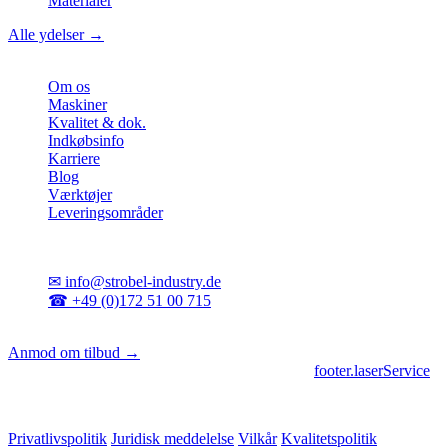
Materialer
Alle ydelser →
Virksomhed
Om os
Maskiner
Kvalitet & dok.
Indkøbsinfo
Karriere
Blog
Værktøjer
Leveringsområder
Kontakt
✉
info@strobel-industry.de
☎
+49 (0)172 51 00 715
📍
Sierksdorf, Nordtyskland
Anmod om tilbud →
footer.geschaeftsbereiche
|
footer.cncFertigung
•
footer.laserService
© 2026 Strobel Industry. Alle rettigheder forbeholdes.
Privatlivspolitik
Juridisk meddelelse
Vilkår
Kvalitetspolitik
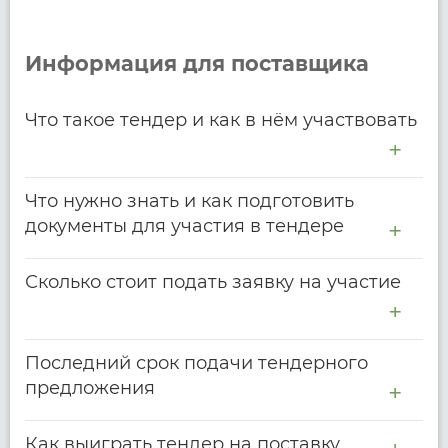
Информация для поставщика
Что такое тендер и как в нём участвовать
Что нужно знать и как подготовить
документы для участия в тендере
Сколько стоит подать заявку на участие
Последний срок подачи тендерного
предложения
Как выиграть тендер на поставку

^^^^^^^^

Present every line of text from all the entries above as a single numbered list, leaving out blank lines and the pictures themselves.

1. Materialer
2. Alle ydelser →
3. Virksomhed
4. Om os
5. Maskiner
6. Kvalitet & dok.
7. Indkøbsinfo
8. Karriere
9. Blog
10. Værktøjer
11. Leveringsområder
12. Kontakt
13. ✉
14. info@strobel-industry.de
15. ☎
16. +49 (0)172 51 00 715
17. 📍
18. Sierksdorf, Nordtyskland
19. Anmod om tilbud →
20. footer.geschaeftsbereiche
21. |
22. footer.cncFertigung
23. •
24. footer.laserService
25. © 2026 Strobel Industry. Alle rettigheder forbeholdes.
26. Privatlivspolitik
27. Juridisk meddelelse
28. Vilkår
29. Kvalitetspolitik
30. Информация для поставщика
31. Что такое тендер и как в нём участвовать
32. Что нужно знать и как подготовить
33. документы для участия в тендере
34. Сколько стоит подать заявку на участие
35. Последний срок подачи тендерного
36. предложения
37. Как выиграть тендер на поставку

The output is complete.